* [Kutipan]:
***

Oleh : Sumiati. J, S.Sos.I., M.Si*
Sebagai
PNS saya terbiasa mengakses berbagai informasi melalui media online. Ada satu
hal yang cukup menarik bagi saya saat membaca berita terkait peringatan Hari
Ulang Tahun (HUT) Korp Pegawai Republik Indonesia (Korpri) ke-43, pada 1
Desember 2014 yang lalu. Presiden RI Joko Widodo (Jokowi) pada saat apel resmi
yang dilaksanakan di Lapangan Monas Jakarta mendorong pegawai negeri sipil segera melakukan
revolusi mental guna memperbaiki kehidupan berbangsa dan bernegara.
Terkait hal
tersebut, Jokowi meminta agar PNS meninggalkan mental priyayi. Awalnya saya
bertanya-tanya dalam hati, kata priyayi ini, apaan sih? Menurut pemenang
Pilpres 2014 itu priyayi adalah sikap mementingkan diri sendiri dan merasa diri
sendiri lebih patut dilayani dibanding
orang lain (penguasa). Apakah saya dan PNS yang lain memang bermental priyayi
selama ini. Apakah saya selama ini kerjaannya minta dilayani?
Kamus
Besar Bahasa Indonesia, kata melayani berasal dari kata dasar layan, artinya
membantu menyiapkan atau mengurus apa yang diperlukan seseorang. Orang yang
melayani disebut pelayan. Berarti orang yang dilayani adalah priyayi. Kira-kira
demikian pemahaman sederhana saya soal pelayan dan priyayi.
Mungkin
sebagai wujud nyatanya, kalau ada masyarakat datang ke kantor, saya harus
melayani apa yang dibutuhkannya. “Ada yang bisa saya bantu, Pak?” mungkin itu
ungkapan pertama bila berhadapan dengan masyarakat yang mau berurusan di
kantor. “Silahkan duduk, Pak. Apakah ada hal yang ingin Bapak tanyakan?” bisa
juga ungkapan demikian. Tentunya dengan wajah ramah dan penuh senyum.
Seandainya
saya balik, taruhlah saya priyayi, lalu datang masyarakat ke kantor. “Sini,
Pak! Tolong belikan saya kertas satu rim ke pasar. Cepat ya, Pak!” kira-kira
demikian kalau sang priyayi minta dilayani. Atau “Ke sini, Pak! Kebetulan bapak
datang ke kantor, buatkan saya dan atasan saya segelas teh, ya!” perintah sang
priyayi. Hehehe...

***

* [Data]:
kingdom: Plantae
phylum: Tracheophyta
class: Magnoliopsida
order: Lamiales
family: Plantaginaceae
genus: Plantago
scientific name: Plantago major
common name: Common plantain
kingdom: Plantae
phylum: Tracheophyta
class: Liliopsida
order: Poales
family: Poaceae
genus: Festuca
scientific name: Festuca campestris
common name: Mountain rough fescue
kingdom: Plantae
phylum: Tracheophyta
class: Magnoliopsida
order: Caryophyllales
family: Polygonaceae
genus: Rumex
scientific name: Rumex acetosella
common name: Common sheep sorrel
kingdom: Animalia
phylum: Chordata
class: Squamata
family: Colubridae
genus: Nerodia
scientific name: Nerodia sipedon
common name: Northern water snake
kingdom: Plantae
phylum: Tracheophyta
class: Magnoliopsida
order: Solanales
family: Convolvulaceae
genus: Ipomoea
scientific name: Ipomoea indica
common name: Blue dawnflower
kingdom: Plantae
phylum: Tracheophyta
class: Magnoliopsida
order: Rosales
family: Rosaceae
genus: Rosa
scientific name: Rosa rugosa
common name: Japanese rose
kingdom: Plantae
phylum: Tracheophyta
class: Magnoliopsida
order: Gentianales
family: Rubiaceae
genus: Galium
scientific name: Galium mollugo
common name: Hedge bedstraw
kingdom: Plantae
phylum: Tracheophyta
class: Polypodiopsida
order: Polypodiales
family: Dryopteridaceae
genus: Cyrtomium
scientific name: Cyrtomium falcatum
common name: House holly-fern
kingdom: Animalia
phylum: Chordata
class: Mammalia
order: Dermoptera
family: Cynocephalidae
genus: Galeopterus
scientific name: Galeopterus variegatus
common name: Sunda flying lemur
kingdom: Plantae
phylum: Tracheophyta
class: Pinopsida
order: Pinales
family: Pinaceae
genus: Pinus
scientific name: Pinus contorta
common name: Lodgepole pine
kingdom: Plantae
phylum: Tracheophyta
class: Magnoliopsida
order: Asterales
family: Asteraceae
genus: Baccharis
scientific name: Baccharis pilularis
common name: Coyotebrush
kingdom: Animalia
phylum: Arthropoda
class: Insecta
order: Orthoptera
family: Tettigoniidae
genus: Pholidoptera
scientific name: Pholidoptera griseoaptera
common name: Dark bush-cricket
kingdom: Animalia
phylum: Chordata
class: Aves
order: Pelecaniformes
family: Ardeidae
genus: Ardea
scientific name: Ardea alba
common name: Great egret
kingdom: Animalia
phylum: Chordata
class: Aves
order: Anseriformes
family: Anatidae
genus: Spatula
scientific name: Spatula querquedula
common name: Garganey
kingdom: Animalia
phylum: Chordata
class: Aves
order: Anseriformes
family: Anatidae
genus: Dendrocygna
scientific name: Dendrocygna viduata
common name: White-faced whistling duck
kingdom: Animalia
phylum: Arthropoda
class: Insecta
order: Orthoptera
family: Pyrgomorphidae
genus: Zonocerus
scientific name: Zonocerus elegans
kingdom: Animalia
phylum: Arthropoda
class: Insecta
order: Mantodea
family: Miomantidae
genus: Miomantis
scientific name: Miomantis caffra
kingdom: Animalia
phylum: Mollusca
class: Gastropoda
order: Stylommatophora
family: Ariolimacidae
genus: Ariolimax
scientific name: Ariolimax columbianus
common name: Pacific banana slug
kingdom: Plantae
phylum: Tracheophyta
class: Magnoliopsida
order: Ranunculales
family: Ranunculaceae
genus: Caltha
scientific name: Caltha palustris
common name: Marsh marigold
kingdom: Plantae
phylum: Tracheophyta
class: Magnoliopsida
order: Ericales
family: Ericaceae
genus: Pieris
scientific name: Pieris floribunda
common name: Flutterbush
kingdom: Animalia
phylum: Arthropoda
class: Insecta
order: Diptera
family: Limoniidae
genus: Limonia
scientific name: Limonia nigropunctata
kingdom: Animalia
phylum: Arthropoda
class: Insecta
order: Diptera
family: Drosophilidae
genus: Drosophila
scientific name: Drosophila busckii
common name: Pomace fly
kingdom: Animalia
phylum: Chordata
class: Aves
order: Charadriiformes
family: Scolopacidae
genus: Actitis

***

* [Permintaan]:
Jawab pertanyaan berikut berdasarkan kutipan tentang mental priyayi PNS:
(a) Di mana apel resmi peringatan HUT Korpri ke-43 dilaksanakan?
(b) Menurut Kamus Besar Bahasa Indonesia, apa arti kata dasar "layan"?
(c) Pada contoh permintaan sang priyayi, barang apa yang harus dibelikan di pasar?

* [Jawaban Latihan]:
(a) Di Lapangan Monas Jakarta.
(b) Membantu menyiapkan atau mengurus apa yang diperlukan seseorang.
(c) Kertas satu rim.